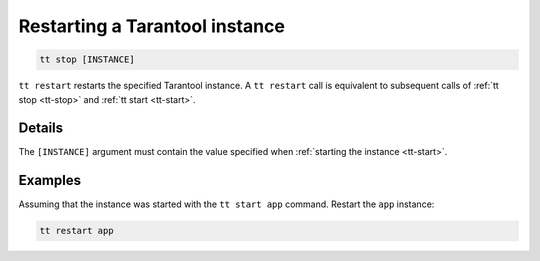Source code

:Restarting a Tarantool instance
===============================

..  code-block:: bash

    tt stop [INSTANCE]

``tt restart`` restarts the specified Tarantool instance.
A ``tt restart`` call is equivalent to subsequent calls of
:ref:`tt stop <tt-stop>` and :ref:`tt start <tt-start>`.

Details
-------

The ``[INSTANCE]`` argument must contain the value specified when :ref:`starting the instance <tt-start>`.

Examples
--------

Assuming that the instance was started with the ``tt start app`` command.
Restart the ``app`` instance:

..  code-block:: bash

    tt restart app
______
Here the answer is the exact run of lines above, from the line with "Assuming that the" down to the last, and nothing else.

Assuming that the instance was started with the ``tt start app`` command.
Restart the ``app`` instance:

..  code-block:: bash

    tt restart app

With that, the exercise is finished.